Le projet de loi du maire est parrainé par le Parti québécois. La députée Agnès Maltais, qui devrait le déposer la semaine prochaine, croit que l'entente est légale, qu'«il n'y a pas de malversation». Le projet de loi doit obtenir l'appui unanime des députés pour être étudié par l'Assemblée nationale. Il en est ainsi parce que le délai est expiré pour déposer de nouveaux projets de loi qui pourraient être adoptés avant l'ajournement des travaux, en juin.

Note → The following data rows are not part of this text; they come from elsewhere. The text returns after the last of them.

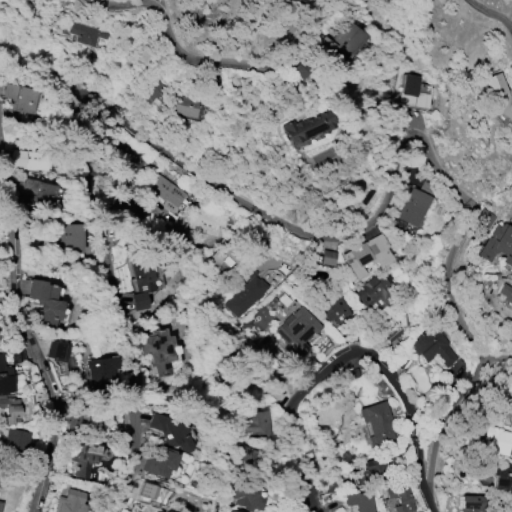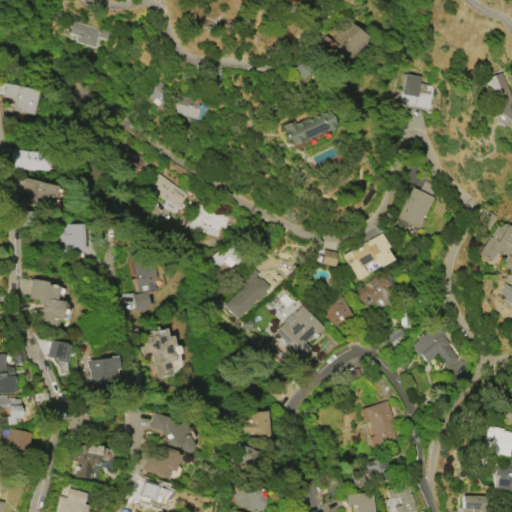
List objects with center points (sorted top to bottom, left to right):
road: (308, 25)
building: (85, 34)
building: (84, 35)
building: (340, 41)
building: (340, 41)
building: (416, 91)
building: (153, 92)
building: (417, 92)
building: (20, 97)
building: (21, 98)
building: (498, 98)
building: (183, 105)
building: (182, 107)
building: (305, 126)
building: (307, 126)
building: (109, 139)
building: (128, 159)
building: (37, 160)
building: (128, 160)
building: (30, 161)
building: (165, 191)
building: (38, 192)
building: (166, 192)
building: (41, 194)
road: (237, 196)
building: (413, 207)
building: (413, 209)
building: (128, 210)
building: (129, 211)
building: (205, 220)
building: (206, 221)
building: (71, 238)
building: (71, 238)
building: (496, 243)
building: (497, 243)
building: (226, 254)
building: (365, 255)
building: (366, 257)
building: (326, 258)
building: (326, 258)
building: (220, 260)
building: (272, 263)
building: (141, 280)
building: (141, 284)
building: (375, 290)
building: (377, 292)
building: (505, 293)
building: (246, 294)
building: (505, 294)
building: (246, 296)
building: (46, 302)
building: (45, 303)
building: (334, 309)
building: (334, 311)
building: (296, 330)
building: (297, 331)
building: (432, 345)
road: (15, 346)
building: (434, 347)
building: (158, 349)
building: (56, 351)
building: (162, 352)
road: (353, 353)
building: (15, 356)
building: (402, 361)
building: (101, 373)
building: (101, 374)
building: (4, 380)
building: (4, 381)
building: (8, 410)
building: (8, 411)
building: (70, 416)
building: (257, 423)
building: (377, 423)
building: (257, 424)
building: (376, 424)
building: (170, 432)
building: (171, 432)
building: (12, 439)
building: (12, 440)
building: (493, 440)
building: (494, 441)
building: (240, 454)
building: (243, 456)
building: (81, 457)
building: (88, 458)
building: (158, 461)
building: (159, 461)
building: (499, 474)
building: (503, 478)
building: (2, 482)
building: (248, 495)
building: (248, 496)
building: (400, 497)
building: (400, 500)
building: (72, 501)
building: (359, 501)
building: (71, 502)
building: (359, 502)
building: (471, 503)
building: (472, 503)
building: (233, 511)
building: (233, 511)
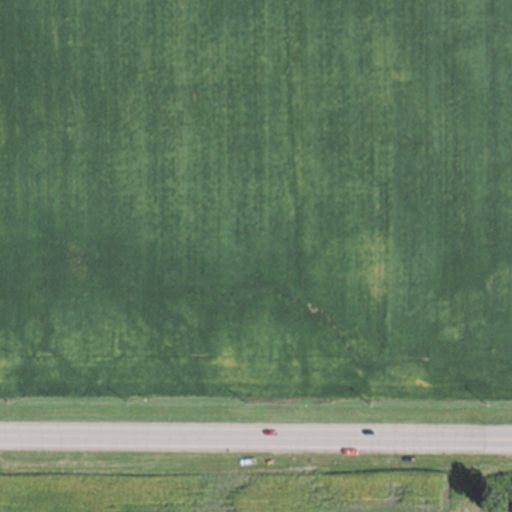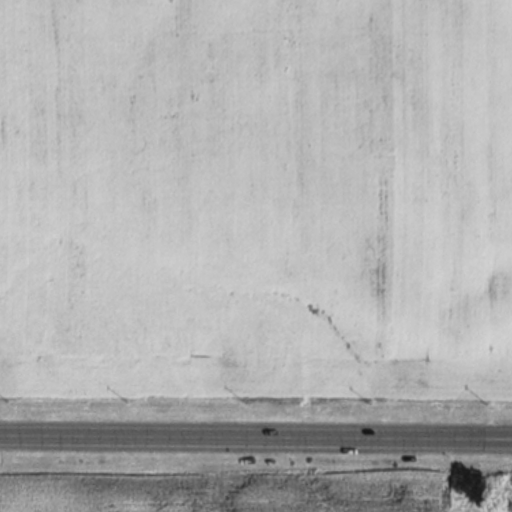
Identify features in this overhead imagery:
road: (256, 435)
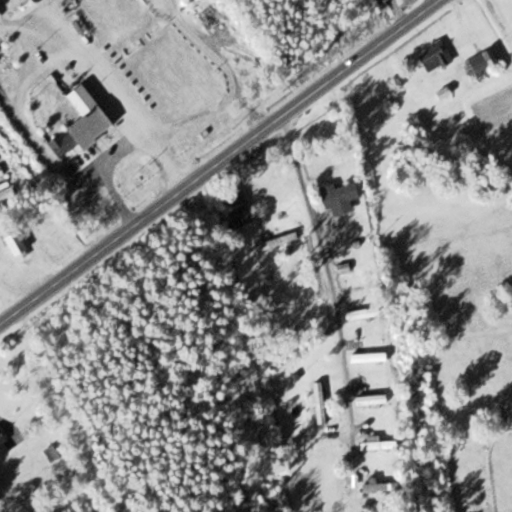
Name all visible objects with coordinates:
building: (213, 19)
building: (439, 57)
building: (486, 65)
building: (88, 125)
road: (221, 163)
building: (345, 197)
building: (282, 242)
building: (21, 244)
road: (332, 295)
building: (368, 314)
building: (374, 358)
building: (377, 400)
building: (6, 445)
building: (385, 445)
building: (58, 452)
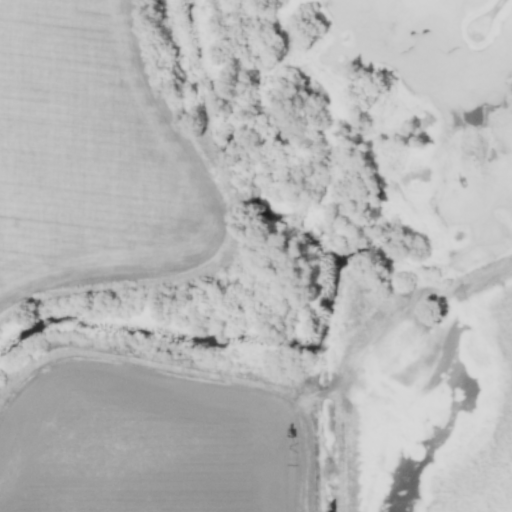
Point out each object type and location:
crop: (159, 272)
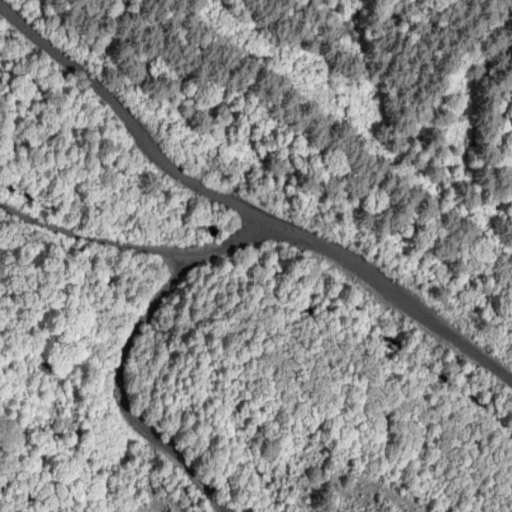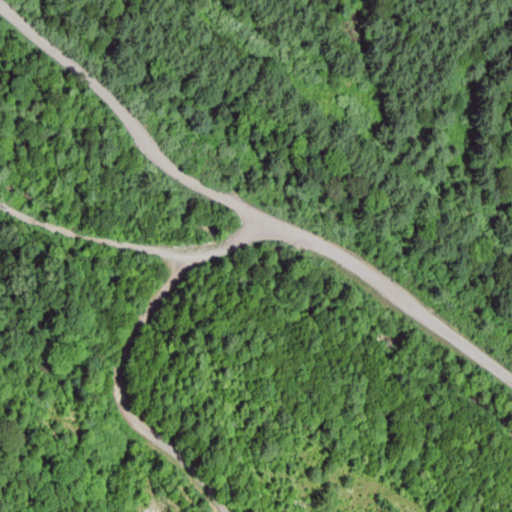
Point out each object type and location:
road: (271, 223)
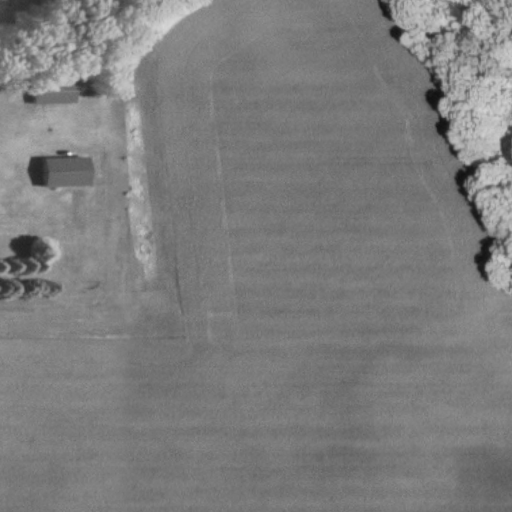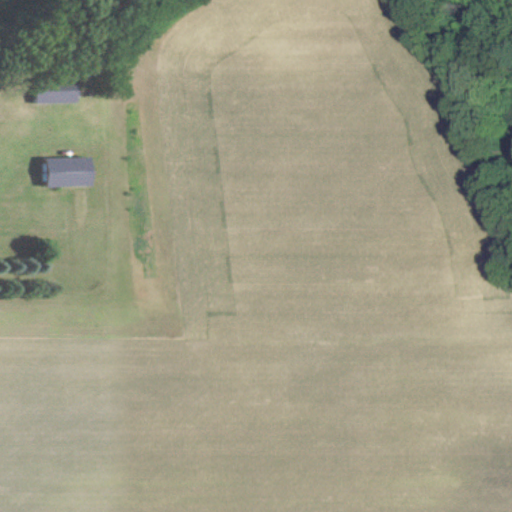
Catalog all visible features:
building: (52, 93)
building: (63, 172)
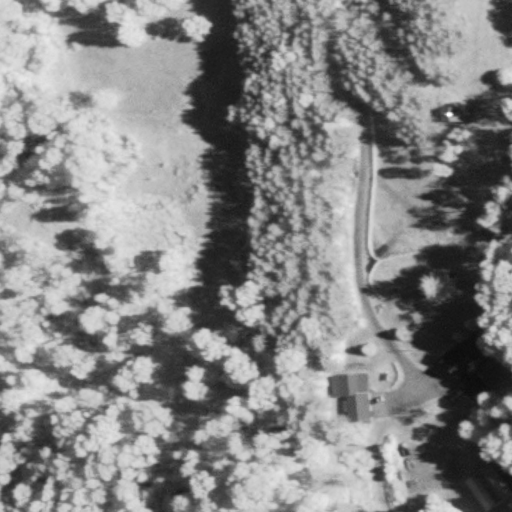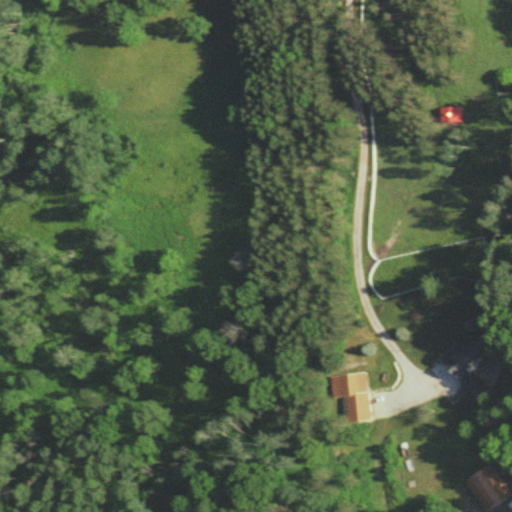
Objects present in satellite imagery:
building: (453, 113)
road: (360, 203)
building: (468, 362)
building: (470, 364)
building: (350, 392)
building: (353, 395)
building: (486, 486)
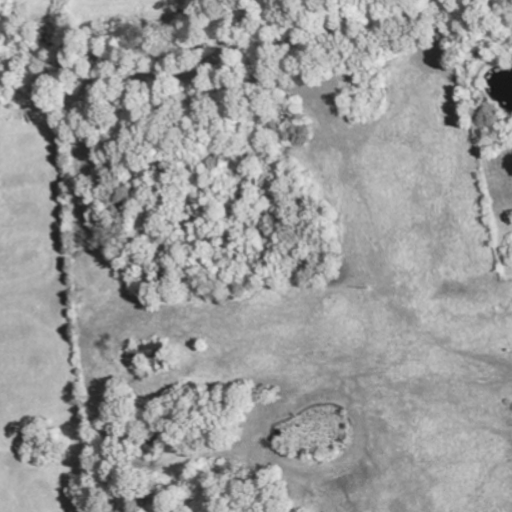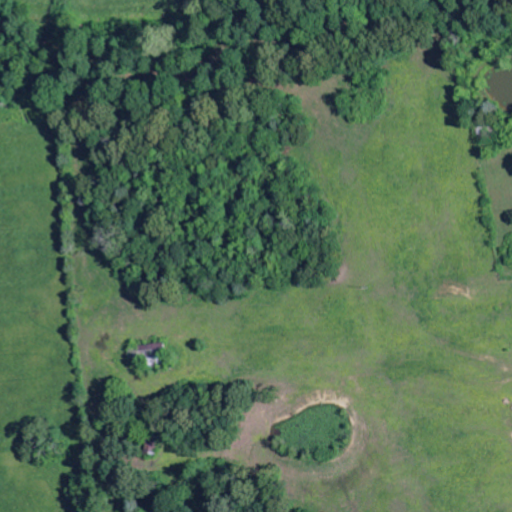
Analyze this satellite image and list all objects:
road: (335, 353)
building: (152, 354)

Laurent Lessard a indiqué que le gouvernement Charest est prêt à étudier le projet de loi en commission parlementaire. Mais il n'a pas garanti que les libéraux vont l'appuyer. Les députés indépendants Éric Caire et Marc Picard veulent voir l'avis juridique du ministère des Affaires municipalités avant de prendre position. Les députés adéquistes ont demandé au maire de consulter des «documents supplémentaires» qu'ils n'ont pas voulu déterminer.

Entretien avec Khadir

Régis Labeaume aura un entretien demain avec Amir Khadir. Lundi, Régis Labeaume a fermé la porte à toute modification de l'entente comme le demande le député de Mercier. «Il n'est pas question que l'État québécois, la Ville de Québec, et les citoyens de Québec paient pour assurer la rentabilité d'un plan d'affaires à un milliardaire qui n'en a pas besoin. M. Péladeau est assez riche pour se débrouiller», a souligné M. Khadir. «Il faut mettre fin à cette espèce de culture publique où les décideurs publics pensent que l'État doit servir les grands entrepreneurs, doit être un véhicule pour leur offrir des subventions.» En cas d'échec de son opération, le maire Labeaume pourrait revenir à la charge avec son projet de loi à l'automne, alors que l'unanimité des députés ne sera pas requise pour que l'Assemblée nationale l'étudie.